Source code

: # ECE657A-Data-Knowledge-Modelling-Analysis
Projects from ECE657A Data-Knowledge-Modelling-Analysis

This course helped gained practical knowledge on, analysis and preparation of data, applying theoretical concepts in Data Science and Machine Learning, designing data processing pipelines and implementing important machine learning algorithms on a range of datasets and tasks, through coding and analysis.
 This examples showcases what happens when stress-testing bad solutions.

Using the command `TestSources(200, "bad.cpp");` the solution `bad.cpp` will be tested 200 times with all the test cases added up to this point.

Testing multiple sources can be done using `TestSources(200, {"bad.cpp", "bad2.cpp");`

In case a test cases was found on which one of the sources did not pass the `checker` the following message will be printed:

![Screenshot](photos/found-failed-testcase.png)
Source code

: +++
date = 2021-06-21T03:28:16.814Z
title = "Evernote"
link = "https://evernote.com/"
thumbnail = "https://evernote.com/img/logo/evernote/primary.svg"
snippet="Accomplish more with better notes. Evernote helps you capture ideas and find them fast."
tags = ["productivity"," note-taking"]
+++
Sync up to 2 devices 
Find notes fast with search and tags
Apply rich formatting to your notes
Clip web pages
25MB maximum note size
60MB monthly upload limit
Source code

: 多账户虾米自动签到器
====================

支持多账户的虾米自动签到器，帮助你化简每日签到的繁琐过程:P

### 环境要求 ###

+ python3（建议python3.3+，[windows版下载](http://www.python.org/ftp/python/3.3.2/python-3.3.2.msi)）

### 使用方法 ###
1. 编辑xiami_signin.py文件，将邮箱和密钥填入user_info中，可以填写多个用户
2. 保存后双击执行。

####

**EXERCISE INSTRUCTIONS**. Copy out the data above line for line, keeping every character, space, and line break unchanged.

**ANSWER BELOW**.
Source code

: # ECE657A-Data-Knowledge-Modelling-Analysis
Projects from ECE657A Data-Knowledge-Modelling-Analysis

This course helped gained practical knowledge on, analysis and preparation of data, applying theoretical concepts in Data Science and Machine Learning, designing data processing pipelines and implementing important machine learning algorithms on a range of datasets and tasks, through coding and analysis.
 This examples showcases what happens when stress-testing bad solutions.

Using the command `TestSources(200, "bad.cpp");` the solution `bad.cpp` will be tested 200 times with all the test cases added up to this point.

Testing multiple sources can be done using `TestSources(200, {"bad.cpp", "bad2.cpp");`

In case a test cases was found on which one of the sources did not pass the `checker` the following message will be printed:

![Screenshot](photos/found-failed-testcase.png)
Source code

: +++
date = 2021-06-21T03:28:16.814Z
title = "Evernote"
link = "https://evernote.com/"
thumbnail = "https://evernote.com/img/logo/evernote/primary.svg"
snippet="Accomplish more with better notes. Evernote helps you capture ideas and find them fast."
tags = ["productivity"," note-taking"]
+++
Sync up to 2 devices 
Find notes fast with search and tags
Apply rich formatting to your notes
Clip web pages
25MB maximum note size
60MB monthly upload limit
Source code

: 多账户虾米自动签到器
====================

支持多账户的虾米自动签到器，帮助你化简每日签到的繁琐过程:P

### 环境要求 ###

+ python3（建议python3.3+，[windows版下载](http://www.python.org/ftp/python/3.3.2/python-3.3.2.msi)）

### 使用方法 ###
1. 编辑xiami_signin.py文件，将邮箱和密钥填入user_info中，可以填写多个用户
2. 保存后双击执行。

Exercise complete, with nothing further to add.